A posição desloca o eixo do debate: o perigo não estaria no código, mas na psicologia das massas. Para Cuban, a histeria coletiva em torno da IA é uma ameaça mais imediata e tangível do que a ascensão de uma superinteligência autônoma, uma leitura que desafia a narrativa de risco existencial que ganha tração no Vale do Silício.
O Pânico como Produto
A tese de Cuban se apoia em uma mecânica conhecida: os algoritmos das redes sociais são projetados para maximizar o engajamento, e o medo é uma das emoções mais potentes para isso. Ele aponta para a ironia de que gigantes como Meta e Alphabet, que investem bilhões no desenvolvimento de modelos de IA, também controlam as plataformas que podem "amplificar o sentimento anti-IA muito além de qualquer sentimento positivo".

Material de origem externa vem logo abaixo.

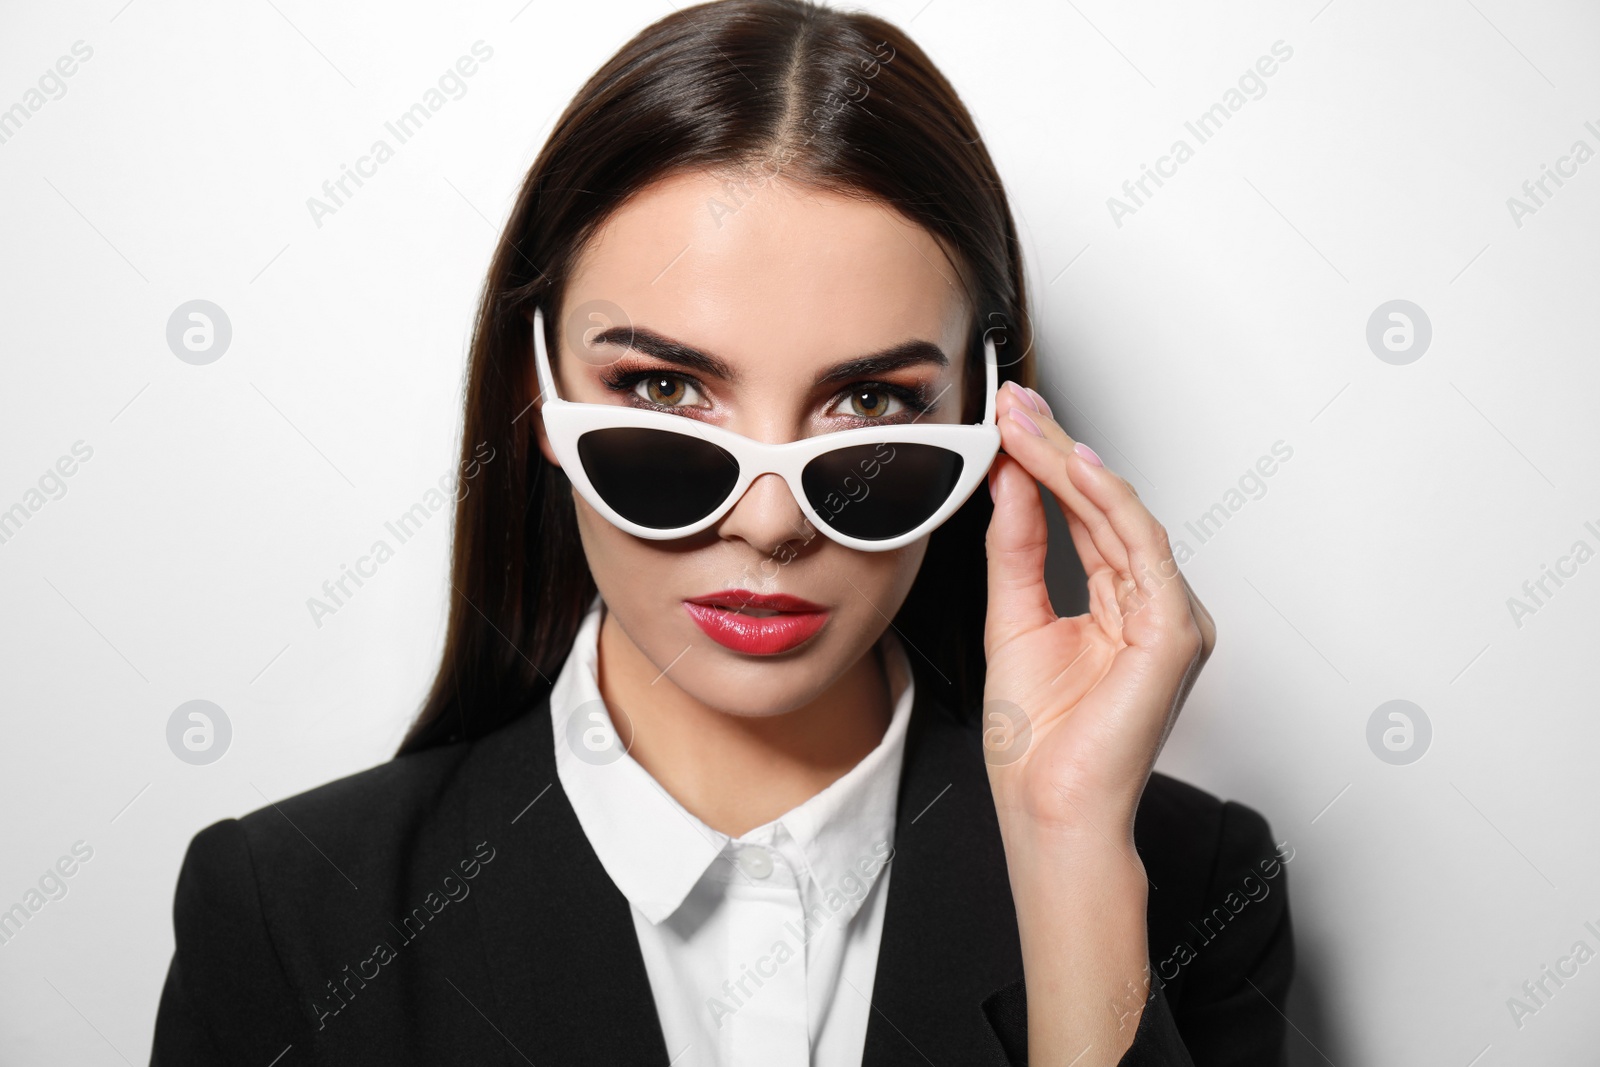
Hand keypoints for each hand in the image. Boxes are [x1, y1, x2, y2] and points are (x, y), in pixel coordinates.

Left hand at [982, 380, 1215, 841]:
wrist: (1047, 810)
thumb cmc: (1038, 743)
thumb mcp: (1013, 619)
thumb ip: (1018, 548)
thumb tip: (1010, 481)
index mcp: (1119, 606)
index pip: (1083, 516)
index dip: (1046, 464)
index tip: (1007, 421)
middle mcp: (1150, 605)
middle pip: (1103, 507)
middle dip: (1055, 449)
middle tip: (1013, 403)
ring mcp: (1168, 617)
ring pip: (1121, 516)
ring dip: (1071, 463)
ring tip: (1026, 422)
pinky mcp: (1174, 632)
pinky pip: (1143, 549)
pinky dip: (1109, 503)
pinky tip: (1075, 467)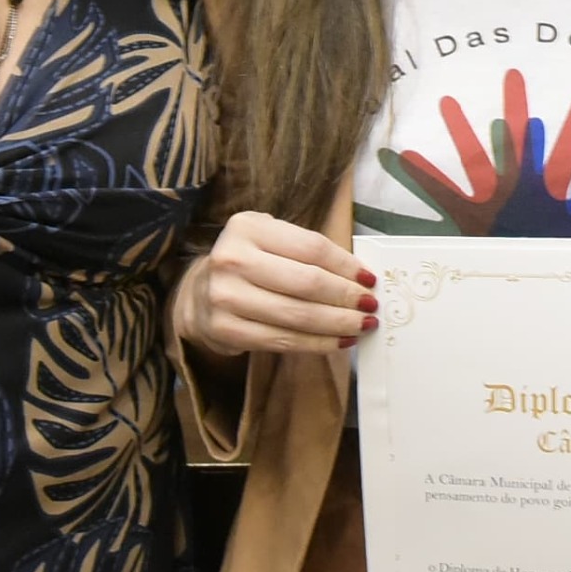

O resultado é um paradoxo onde as empresas podem, inadvertidamente, subsidiar o ódio à sua própria tecnologia. A análise é que os laboratórios de ponta, como OpenAI e Anthropic, apesar de possuírem a IA mais poderosa, não têm força para "reverter a engenharia dos algoritmos de mídia social e viralizar conteúdo para sua própria agenda", como escreveu o investidor.
Um Debate Desviado
A visão de Cuban contrasta diretamente com a de líderes do setor, como Sam Altman (OpenAI) e Dario Amodei (Anthropic), que já manifestaram apoio a uma desaceleração no desenvolvimento para mitigar riscos. Outros, como o investidor Michael Burry, famoso por "A Grande Aposta", ecoam o ceticismo de Cuban, classificando os apelos por uma pausa como "auto-serviço".
Ao questionar se a crise climática — com mortes e extinções já em curso — não seria uma ameaça mais premente, Cuban tenta injetar uma dose de realismo na conversa. A provocação final não é sobre se a IA se tornará senciente e hostil, mas se a nossa reação a essa possibilidade, amplificada digitalmente, não causará estragos sociais e regulatórios muito antes.